Mostly because I was too lazy to redo the SSD in a dos partitioning scheme. And it didn't seem to be bootable in it's GPT configuration. So I booted a usb stick to jump to the grub on the GPT formatted SSD.
Why are you installing grub to a partition ?. Especially grub2 and more bizarrely when using EFI ?.
What distro ? - use of update-grub implies Debian derived. Mint (and presumably other Ubuntu based distros) finds everything properly when simply installed to the device node. I've tested this by deliberately forcing errors in the boot environment on a UEFI test system.
I have verified backups for my Windows, Linux & home partitions (Clonezilla)
but not my UFI partition.
A little more background information for you syg00 ...
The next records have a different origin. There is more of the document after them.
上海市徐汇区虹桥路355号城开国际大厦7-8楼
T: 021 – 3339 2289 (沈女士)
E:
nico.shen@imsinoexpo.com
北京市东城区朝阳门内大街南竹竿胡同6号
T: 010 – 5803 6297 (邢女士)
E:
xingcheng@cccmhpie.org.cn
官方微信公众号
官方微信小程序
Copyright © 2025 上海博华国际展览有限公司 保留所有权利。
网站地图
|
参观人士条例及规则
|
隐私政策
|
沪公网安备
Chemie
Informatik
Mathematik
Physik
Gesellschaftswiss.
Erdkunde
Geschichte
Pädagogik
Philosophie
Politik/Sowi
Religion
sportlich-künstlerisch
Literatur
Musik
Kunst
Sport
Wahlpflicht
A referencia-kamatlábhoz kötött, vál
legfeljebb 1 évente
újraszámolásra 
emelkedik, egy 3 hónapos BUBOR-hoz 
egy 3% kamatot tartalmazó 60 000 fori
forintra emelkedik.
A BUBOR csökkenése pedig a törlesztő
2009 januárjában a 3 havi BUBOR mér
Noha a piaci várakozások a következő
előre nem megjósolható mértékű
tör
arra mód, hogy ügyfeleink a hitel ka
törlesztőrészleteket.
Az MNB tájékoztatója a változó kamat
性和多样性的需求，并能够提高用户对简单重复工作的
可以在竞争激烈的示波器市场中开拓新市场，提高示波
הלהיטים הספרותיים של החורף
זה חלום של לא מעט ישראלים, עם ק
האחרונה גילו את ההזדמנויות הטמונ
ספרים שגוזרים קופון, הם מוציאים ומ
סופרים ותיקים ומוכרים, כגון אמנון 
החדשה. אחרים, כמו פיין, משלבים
This is a HP laptop dual boot system: WindowsPro 10 and MX Linux (Jessie).
By the way this boot problem occurred immediately after installing Ext2Fsd on the windows system / partition.
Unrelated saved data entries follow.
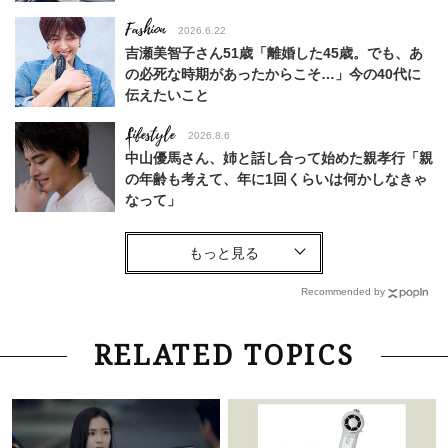
Fashion
2026.6.22
吉瀬美智子さん51歳「離婚した45歳。でも、あ
の必死な時期があったからこそ…」今の40代に
伝えたいこと
Lifestyle
2026.8.6
中山優馬さん、姉と話し合って始めた親孝行「親
の年齢も考えて、年に1回くらいは何かしなきゃ
なって」
Lifestyle
2026.7.29
「人間、役に立たなきゃ生きてちゃいかんか？」
上野千鶴子先生が問い直す“理想の老後”の呪縛
Recommended by
【ジェンダー連載23】
Lifestyle
2026.8.6
RELATED TOPICS
26年夏の【開運アクション】は”ひと拭き”習
慣！「金運アップ→トイレ、じゃあ底上げ運
は？」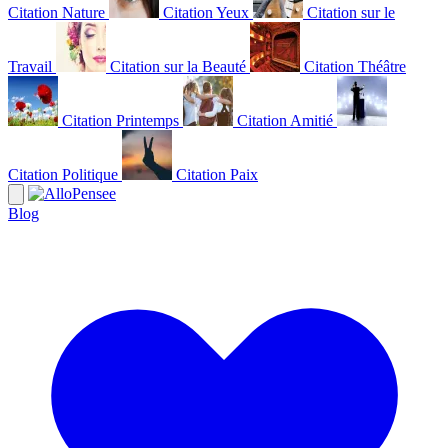
Citation Nature
Citation Yeux
Citation sur le
Travail
Citation sur la Beauté
Citation Théâtre
Citation Printemps
Citation Amitié
Citation Politique
Citation Paix
Blog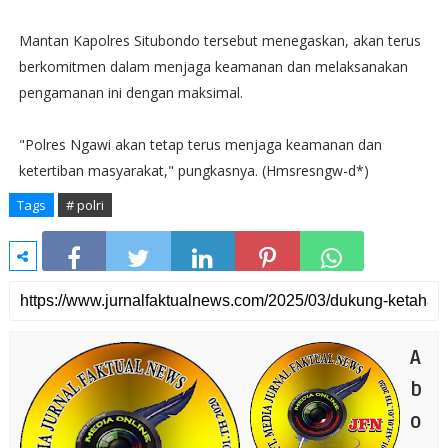
Mantan Kapolres Situbondo tersebut menegaskan, akan terus
berkomitmen dalam menjaga keamanan dan melaksanakan
pengamanan ini dengan maksimal.
"Polres Ngawi akan tetap terus menjaga keamanan dan
ketertiban masyarakat," pungkasnya. (Hmsresngw-d*)
Tags
# polri
A
b
o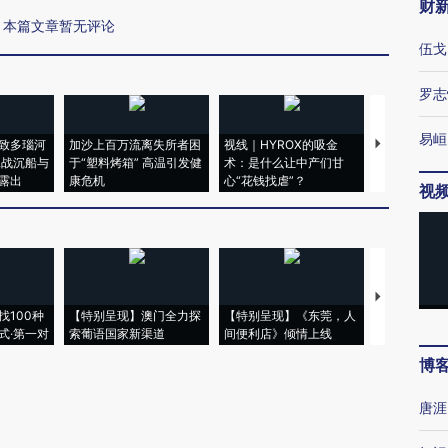
财
本篇文章暂无评论
伍戈
罗志
易峘
致多瑙河
加沙上百万流离失所者困
视线｜HYROX的吸金
马航飞行员
二战沉船与
于“塑料烤箱” 高温引发健
术：是什么让中产们甘
粒摇头丸 尿
露出
康危机
心“花钱找虐”？
毒品
视
【推广】走
找100种
【特别呈现】澳门全力探
【特别呈现】《东莞，人
会，让数智科
式·第一对
索葡语国家新渠道
间便利店》倾情上线
业
博
唐涯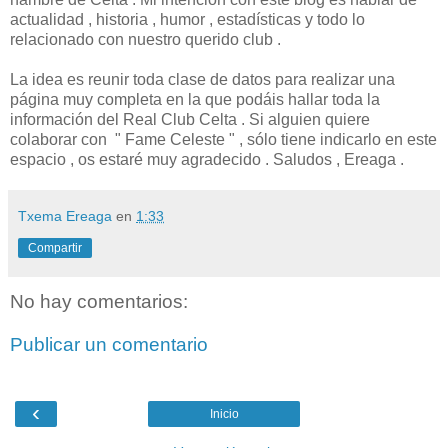
actualidad , historia , humor , estadísticas y todo lo
relacionado con nuestro querido club .
La idea es reunir toda clase de datos para realizar una
página muy completa en la que podáis hallar toda la
información del Real Club Celta . Si alguien quiere
colaborar con " Fame Celeste " , sólo tiene indicarlo en este
espacio , os estaré muy agradecido . Saludos , Ereaga .
Txema Ereaga
en
1:33
Compartir
No hay comentarios:
Publicar un comentario
‹
Inicio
The EFI boot partition is /dev/sda1 ... the first partition as expected
The Windows partition is /dev/sda3
The Linux root partition is /dev/sda4
Yes I have tried installing grub to /dev/sda1 the default choice ...
However the following error occurs:
You indicate you are trying to boot 'MXLinux' and are using a UEFI intall in your last post. The output you posted in your last post shows the contents of the EFI directory/partition which clearly shows 'MX16' so I'm not sure that reinstalling Grub is the solution. That directory should contain the needed folders to boot that system. What happens when you boot? Does it boot directly to windows? Does it no boot at all. If it boots directly to windows, you need to change the boot option priority. It would be useful if the next time you booted the system you logged into a terminal as root and ran this command, post the output here:
Code:
efibootmgr
On my HP Laptop on boot, I hit the Esc key and then get a screen with several options. One is F10 which goes to the BIOS and one is F9 which gives different boot options. When you do the F9, do you see anything other than windows or boot from disk? If so, what?
There is a fairly simple command to install Grub EFI from a booted system but given the fact that your EFI partition clearly shows the MX16 folder, I doubt that is the problem. The efibootmgr command output will show the various entries you have and their priority and that can be changed.
# mount -t vfat /dev/sda1 /mnt
# cd /mnt
# ls -l
drwxr-xr-x 6 root root 4096 Jul 15 14:17 EFI
drwxr-xr-x 2 root root 4096 Dec 3 2016 System Volume Information
# cd EFI
# ls -l
drwxr-xr-x 2 root root 4096 Dec 3 2016 Boot
drwxr-xr-x 5 root root 4096 Jul 15 14:17 HP
drwxr-xr-x 4 root root 4096 Dec 3 2016 Microsoft
drwxr-xr-x 2 root root 4096 Dec 22 2016 MX16
Hi griffon, I actually dual boot Win10 and Slackware using UEFI.
The problem is that the grub commands do not work the same way as before due to UEFI. Your config files for grub remain on your / filesystem at /boot/grub/ but the grub EFI binary which boots at start is actually installed on the EFI partition, which in your case is /dev/sda1. If you look into EFI/MX16 I bet you'll find your grub EFI binary, since your system actually boots grub (but unfortunately the grub rescue).
Now, since you solved your problem with a few lines, you might want to add these lines to grub.cfg. So edit the file /boot/grub/grub.cfg and it should work. If it doesn't, try to see if there is a grub.cfg on the EFI partition near grub's EFI binary.